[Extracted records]
= = =

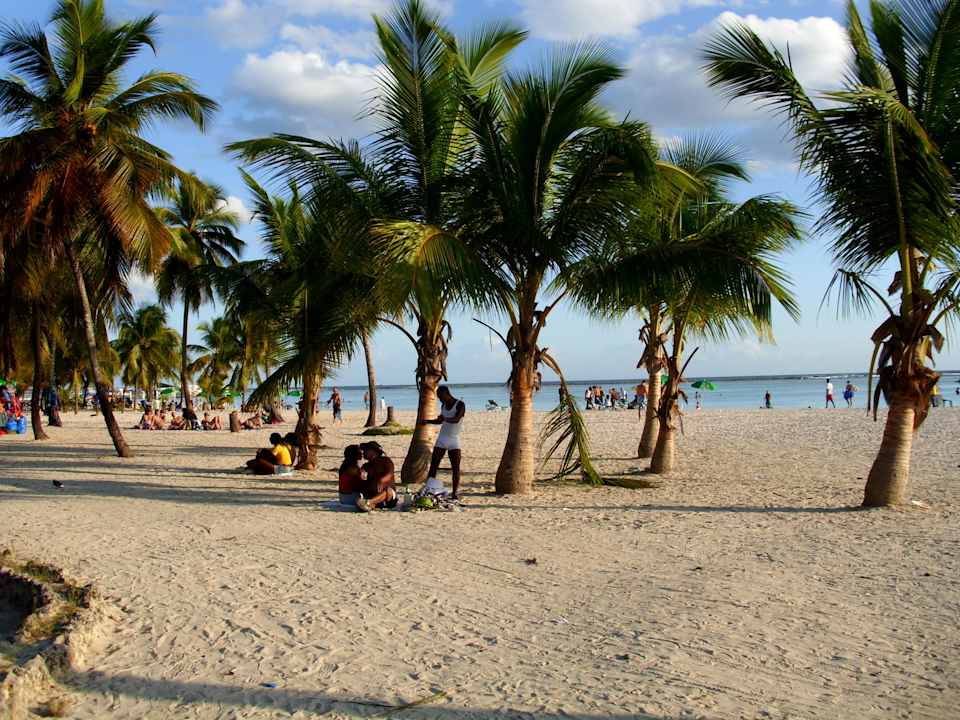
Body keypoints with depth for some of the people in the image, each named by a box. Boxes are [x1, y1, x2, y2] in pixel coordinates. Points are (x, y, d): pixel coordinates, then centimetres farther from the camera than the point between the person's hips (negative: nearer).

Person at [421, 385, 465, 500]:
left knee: (456, 467, -9)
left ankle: (455, 493, -6)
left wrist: (445, 419, -43)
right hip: (441, 439, 6)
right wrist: (428, 421, 13)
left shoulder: (460, 404, -8)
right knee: (433, 465, -2)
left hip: (454, 440, -5)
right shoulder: (443, 406, 12)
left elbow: (457, 419, -25)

= = =

> [Requirement]
Reproduce every line of the material above, with all of its text and each person's box line left unchanged. Multiply each keypoint value (the x and y pixel coordinates and the depth in centimeters) by 1.55, round it to a whole number with halves rounded up, and leave the pictures out of your answer.

> [Response below]
Body keypoints with depth for some of the people in the image, each named by a box. Boxes are [x1, y1, x2, y2] in pixel coordinates. Points are (x, y, d): pixel coordinates, then centimetres farther from the camera than the point between the person's hips (negative: nearer).

Person at [421, 385, 465, 500]:
left knee: (707, 724, -14)
left ankle: (705, 764, -9)
left wrist: (690, 649, -67)
right hip: (684, 680, 9)
right wrist: (663, 653, 20)
left shoulder: (713, 626, -12)
right knee: (671, 721, -3)
left hip: (704, 682, -8)
right shoulder: (687, 629, 19)
left elbow: (708, 649, -39)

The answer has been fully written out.